__What to do__
Reproduce the following records verbatim, omitting the pictures.

===============

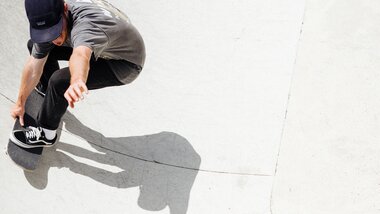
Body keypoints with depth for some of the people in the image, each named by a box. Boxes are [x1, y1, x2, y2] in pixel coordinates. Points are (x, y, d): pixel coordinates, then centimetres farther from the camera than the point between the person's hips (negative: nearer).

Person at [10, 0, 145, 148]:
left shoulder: (86, 24, -41)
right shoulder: (49, 21, -16)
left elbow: (81, 56, -64)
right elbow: (34, 67, -7)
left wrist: (76, 81, -83)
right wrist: (20, 104, 0)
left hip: (126, 61, -8)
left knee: (59, 81, -27)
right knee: (34, 46, 8)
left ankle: (46, 134, -3)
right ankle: (47, 89, 31)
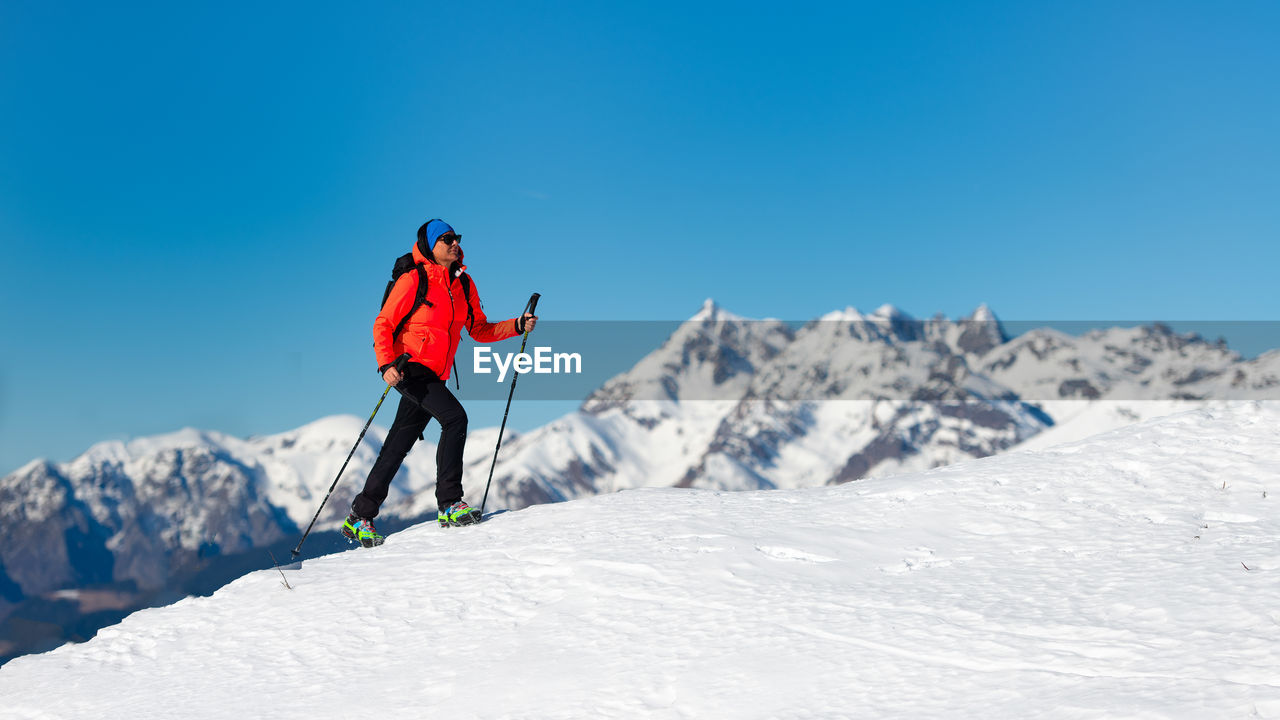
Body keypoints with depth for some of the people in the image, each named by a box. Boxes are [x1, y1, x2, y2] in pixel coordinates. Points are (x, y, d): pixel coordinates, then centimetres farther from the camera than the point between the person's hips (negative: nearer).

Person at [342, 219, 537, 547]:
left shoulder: (464, 285, 11)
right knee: (455, 417, -24)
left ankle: (360, 518, 19)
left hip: (434, 377, 6)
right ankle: (450, 503, -18)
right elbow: (383, 325, -6)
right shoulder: (413, 281, -7)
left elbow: (480, 330, 13)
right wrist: (386, 364, -20)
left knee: (397, 449, 9)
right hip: (408, 368, -6)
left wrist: (517, 326, -1)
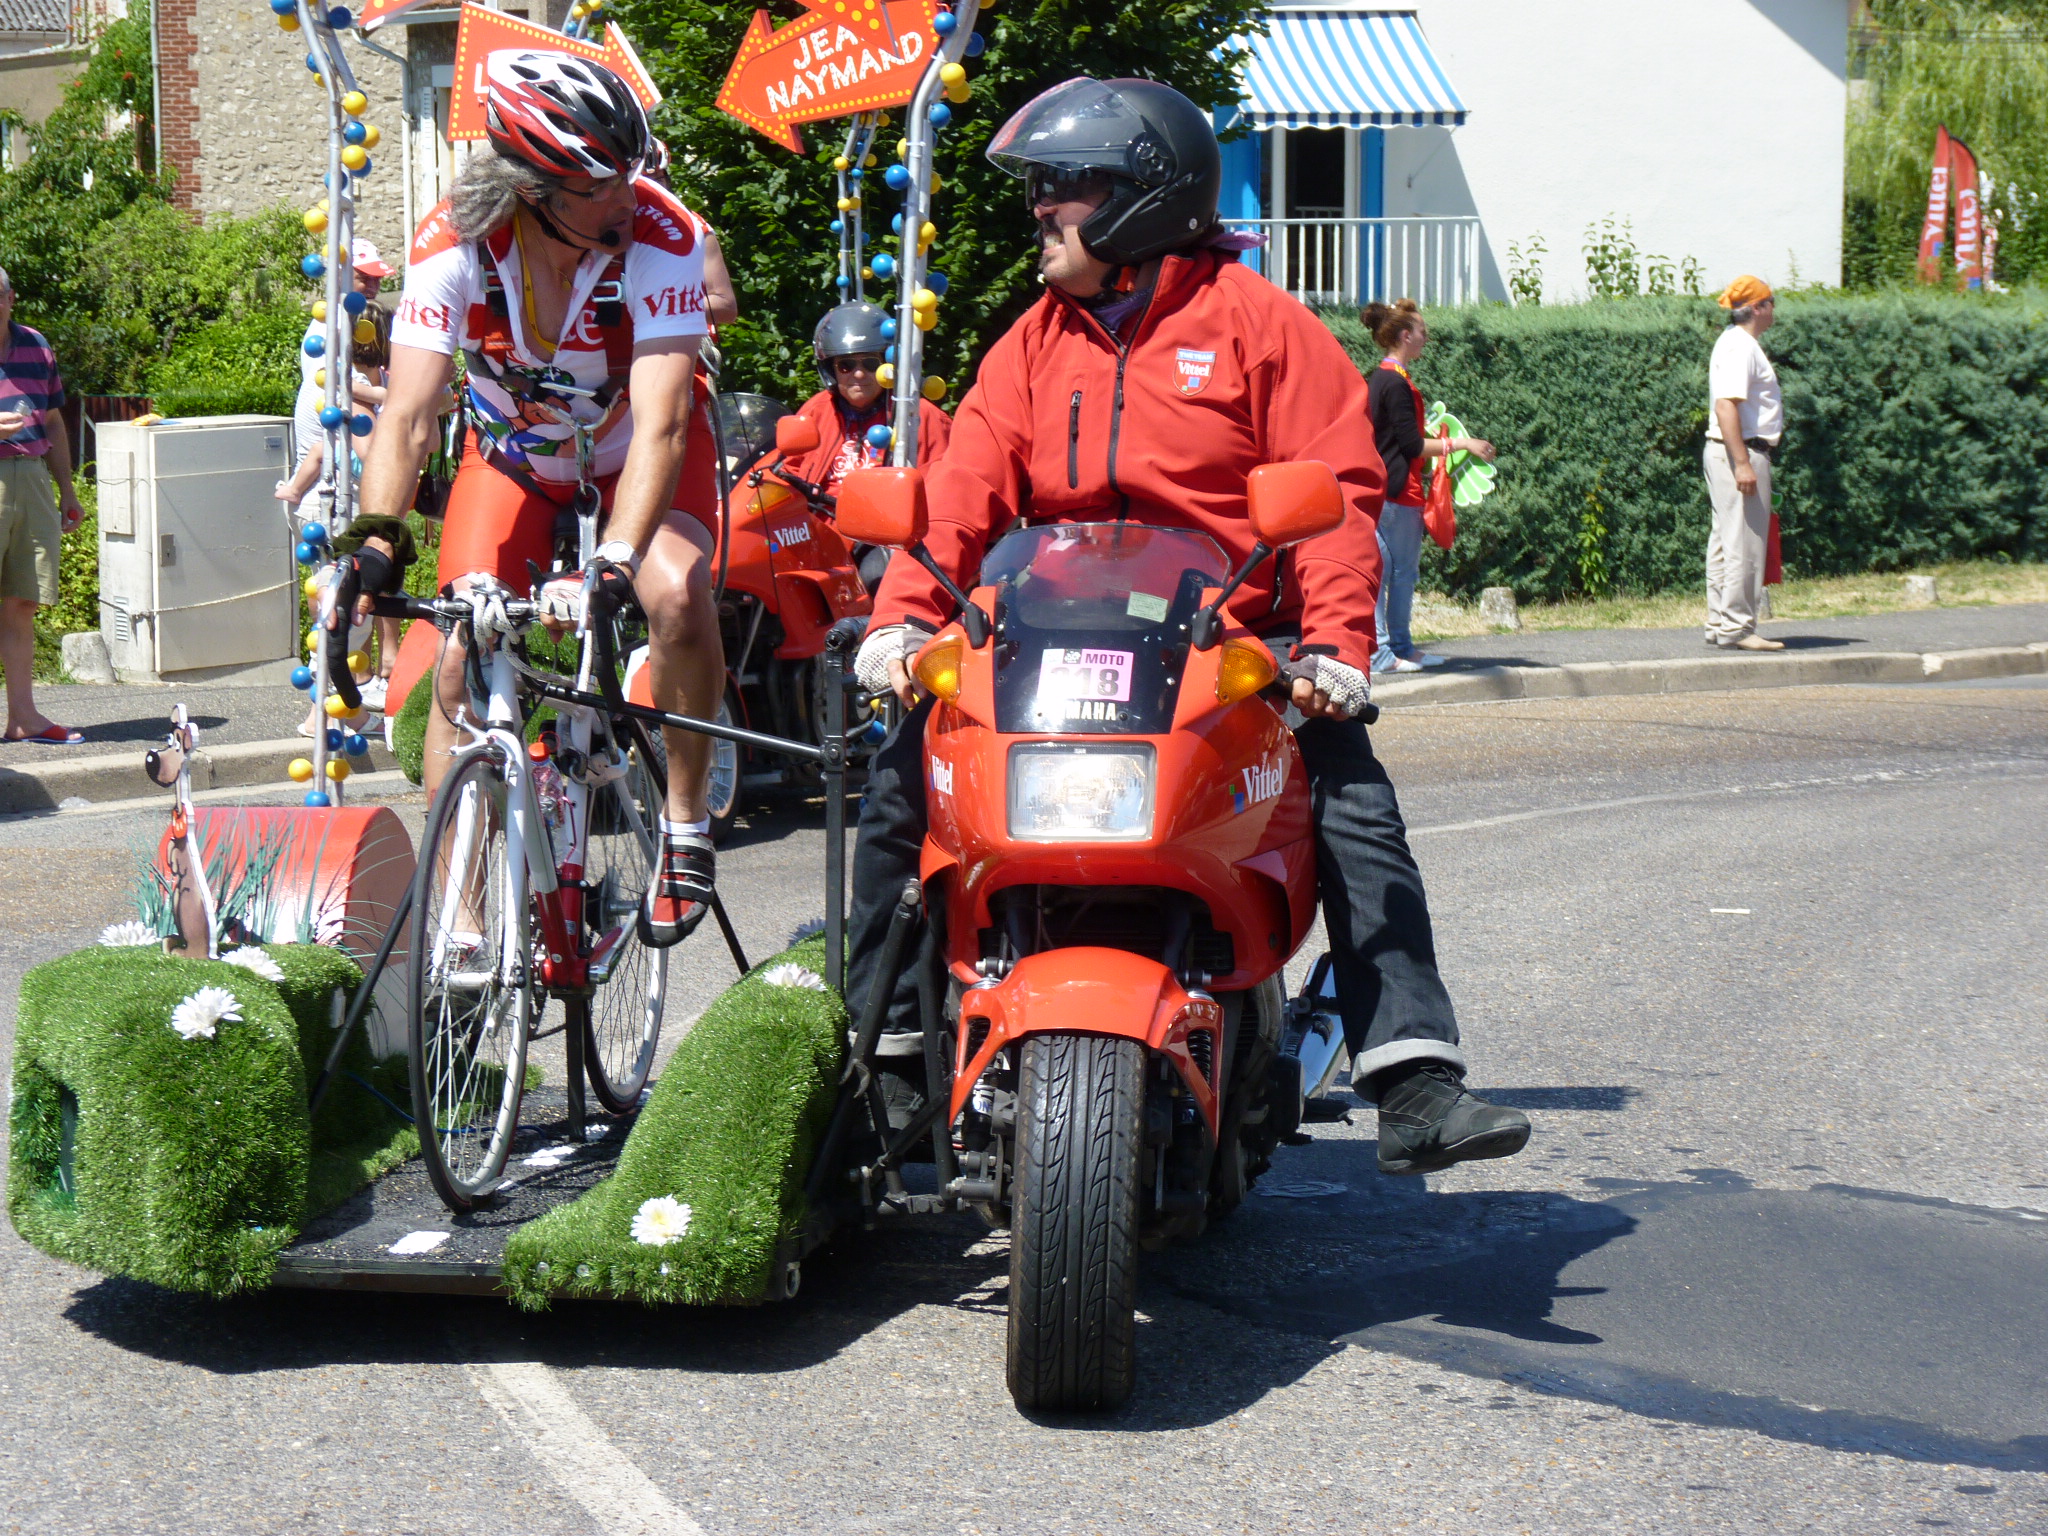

===============

__Response area__
Body keypoints with depth for some of the people in the image, each named by a box. Boxes are [x1, y1, x2, y2] in pixel coordinates. Points are (x, y, d): pixel coordinates, then centimetres farther from the camera than the point between the person's hips (negative: nearer).

Person at [10, 0, 145, 148]:
left shoulder: (86, 24, -41)
right shoulder: (49, 21, -16)
left elbow: (81, 56, -64)
right elbow: (34, 67, -7)
left wrist: (76, 81, -83)
right wrist: (20, 104, 0)
left hip: (126, 61, -8)
left knee: (59, 81, -27)
right knee: (34, 46, 8)
left ankle: (46, 134, -3)
right ankle: (47, 89, 31)
Body keypoints with depth for some of the people in the image, each named by a box. Boxes are [x1, y1, x2, y2] in pixel coordinates. Points are (x, y, d): pixel coordinates, then centimetres farther from the camera than the point between the person's hips (negative: nearer).

Person at [342, 219, 537, 547]:
left shoulder: (464, 285, 11)
right knee: (455, 417, -24)
left ankle: (360, 518, 19)
left hip: (434, 377, 6)
right ankle: (450, 503, -18)
right elbow: (383, 325, -6)
right shoulder: (413, 281, -7)
left elbow: (480, 330, 13)
right wrist: (386, 364, -20)
left knee: (397, 449, 9)
right hip: (408, 368, -6)
left wrist: (517, 326, -1)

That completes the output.